*** Opening of Document passage ***
The present invention employs a solution or dispersion of a low molecular weight alkyl phosphonic acid, olefinic phosphonic acid or aryl phosphonic acid, for the treatment of aluminum alloy workpieces slated for heat treatments employing maximum metal soak temperatures ranging from about 300°C to 635°C. This invention can also employ a solution or dispersion of low molecular weight hydrocarbon phosphonic acids containing other organic functional groups, such as amine phosphonic acids, alcohol phosphonic acids or carboxylic phosphonic acids. The deposition of low molecular weight hydrocarbon phosphonic acids on aluminum alloy workpieces has been shown to serve a dual role during subsequent heat treatments, both in facilitating the degassing of already absorbed hydrogen and in preventing the adsorption of additional hydrogen. The subject treatment can be applied to workpieces by dip spraying, roller coating or other known or subsequently developed techniques. It is applied by employing a minimum exposure time of about five seconds without subsequent rinsing prior to heat treatment. To minimize bulk hydrogen in aluminum alloy workpieces during subsequent heat treatments, the deposited chemistry must react with those sources of hydrogen present, including water vapor, to circumvent the formation of atomic hydrogen, and/or convert atomic hydrogen into chemical species that are insoluble in aluminum. To promote outward hydrogen diffusion, such a reaction pathway must minimize the hydrogen concentration at the surface by consuming any hydrogen generated by high temperature oxidation reactions at the surface or outgassed from the bulk of the workpiece.
The invention has been shown to be superior to ammonium fluoborate atmospheres in (i) promoting hydrogen degassing and (ii) preventing hydrogen adsorption during high temperature furnace heat treatments. In addition, this invention has the further advantage of substantially reducing particulate emissions as compared to fluoride and particulate emissions from furnace practices involving ammonium fluoborate atmospheres. The elimination of such particulates eliminates the need for and cost of baghouses and landfill sites for particulates. Further, the treatment application directly to the surfaces of aluminum components may dramatically reduce emissions as compared to the blanket protective atmosphere produced by bulk ammonium fluoborate decomposition.
In the compositions of the invention, the most effective low molecular weight hydrocarbon phosphonic acid compositions are of a concentration range sufficient to form an adsorbed layer of greater than a primary bonded monolayer on the aluminum workpiece surface. The effective concentration range has been found to be 0.05 to 2.00 molar low molecular weight hydrocarbon phosphonic acid. Polar organic solvents or watch can be employed as the solvent carrier for the hydrocarbon phosphonic acid solutions or dispersions. In aqueous solutions containing less than 0.2 molar hydrocarbon phosphonic acids, the adsorption of phosphonic acids onto the aluminum surface is improved by acidifying the solution with a mineral acid, that does not contain phosphorus, to lower the pH to 2 or below.
*** Close of Document passage ***
*** Opening of Provided material ***
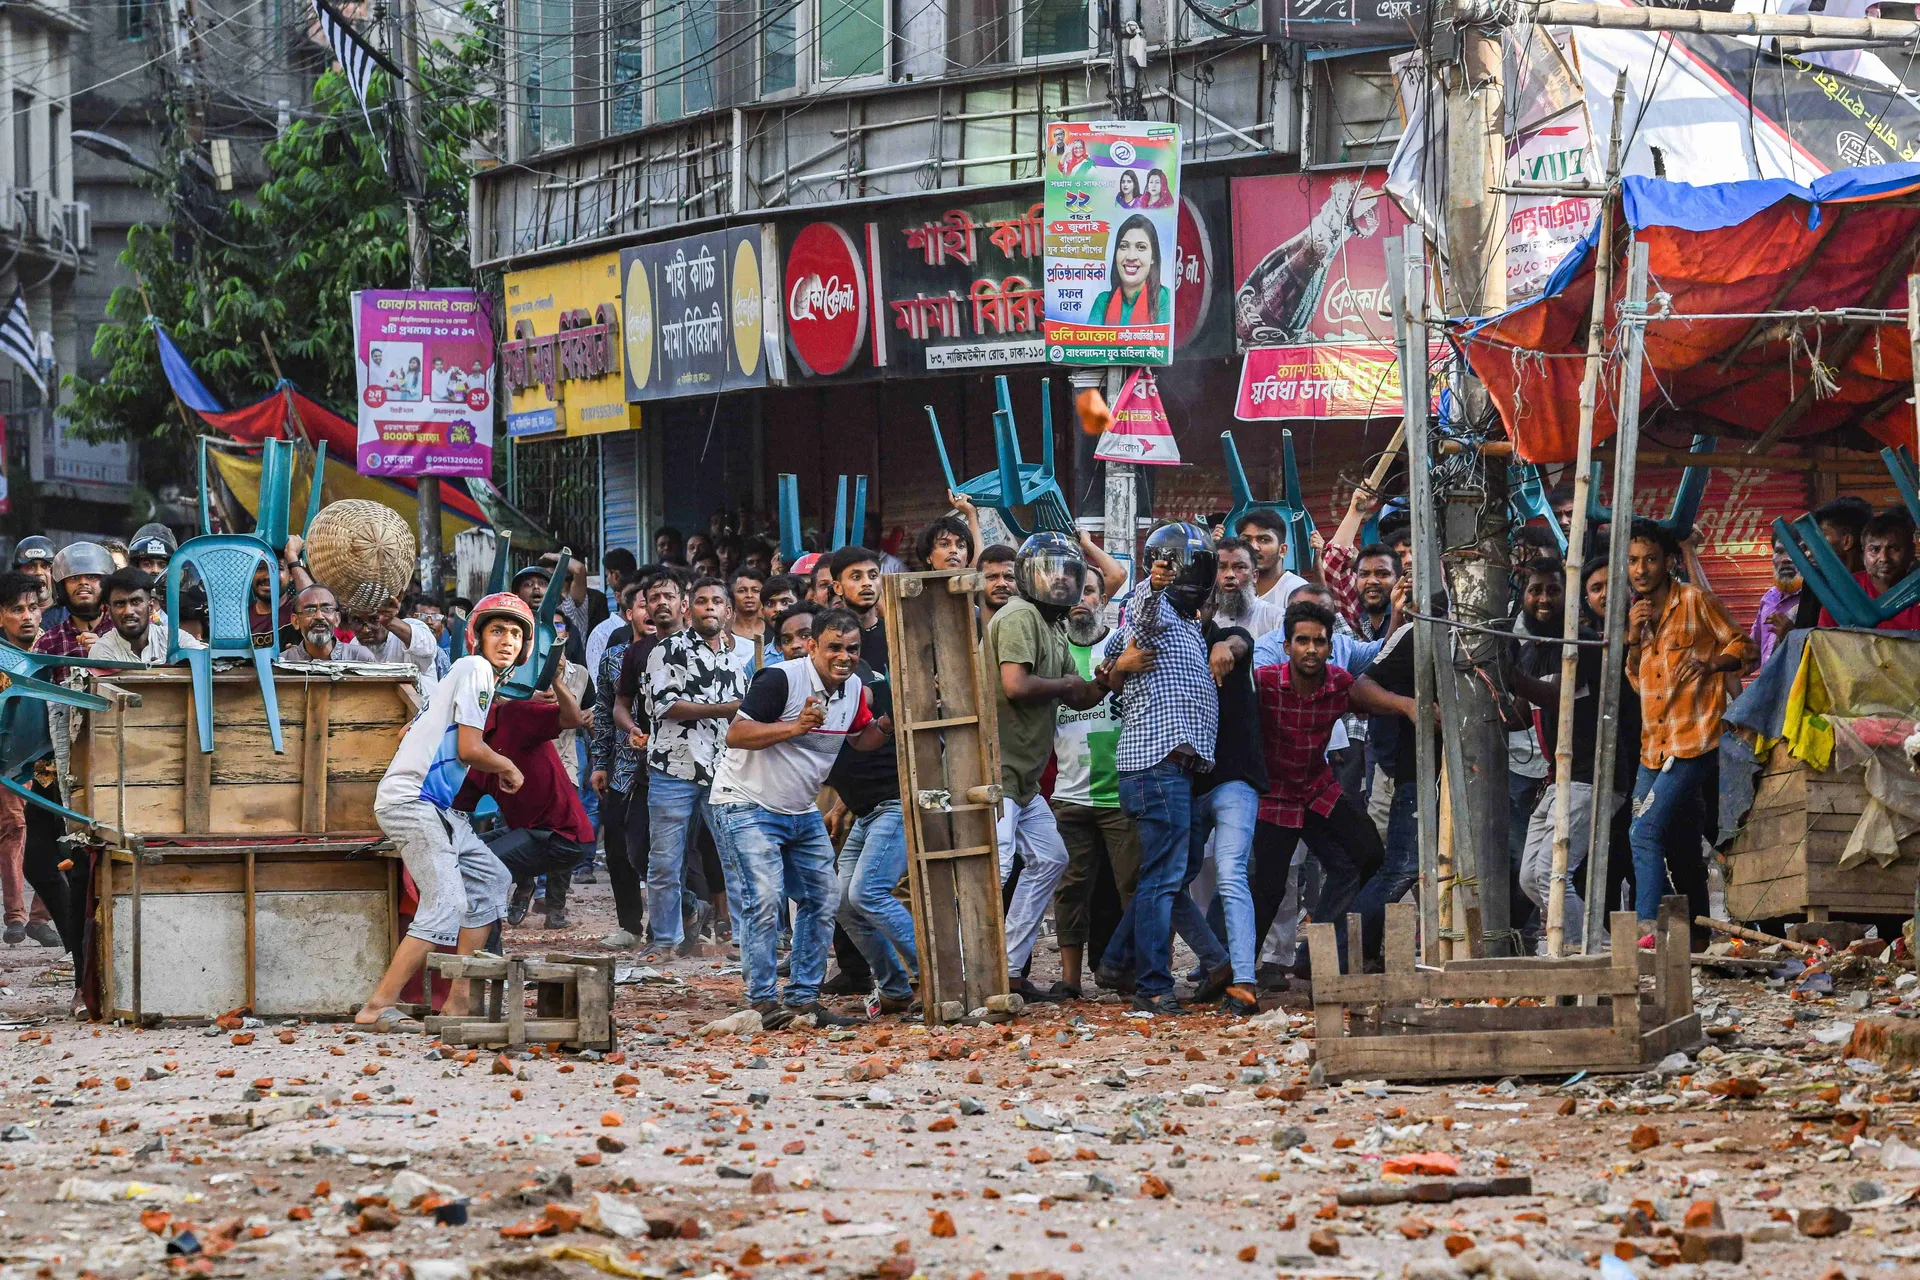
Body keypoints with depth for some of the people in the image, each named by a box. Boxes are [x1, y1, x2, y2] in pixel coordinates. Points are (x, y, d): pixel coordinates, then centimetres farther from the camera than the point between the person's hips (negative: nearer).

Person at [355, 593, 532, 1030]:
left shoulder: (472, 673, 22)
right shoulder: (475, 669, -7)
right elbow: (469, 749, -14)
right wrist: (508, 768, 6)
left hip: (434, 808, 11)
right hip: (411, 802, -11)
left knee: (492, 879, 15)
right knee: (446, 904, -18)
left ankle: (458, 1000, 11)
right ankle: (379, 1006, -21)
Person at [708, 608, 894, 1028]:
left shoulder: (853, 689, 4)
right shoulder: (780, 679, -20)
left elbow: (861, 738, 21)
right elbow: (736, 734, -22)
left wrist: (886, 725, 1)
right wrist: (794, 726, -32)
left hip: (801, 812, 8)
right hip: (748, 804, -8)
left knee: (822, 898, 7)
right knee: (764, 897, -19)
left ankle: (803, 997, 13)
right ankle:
*** Close of Provided material ***
Requirement 1:
What concentration range of low molecular weight hydrocarbon phosphonic acid does the aluminum treatment passage give as effective?
Requirement 2:
List every specific kind of phosphonic acid that the aluminum treatment passage says the invention can use.

Exercise answer 1:
0.05 to 2.00 molar

Exercise answer 2:
alkyl phosphonic acid, olefinic phosphonic acid, aryl phosphonic acid, amine phosphonic acids, alcohol phosphonic acids, carboxylic phosphonic acids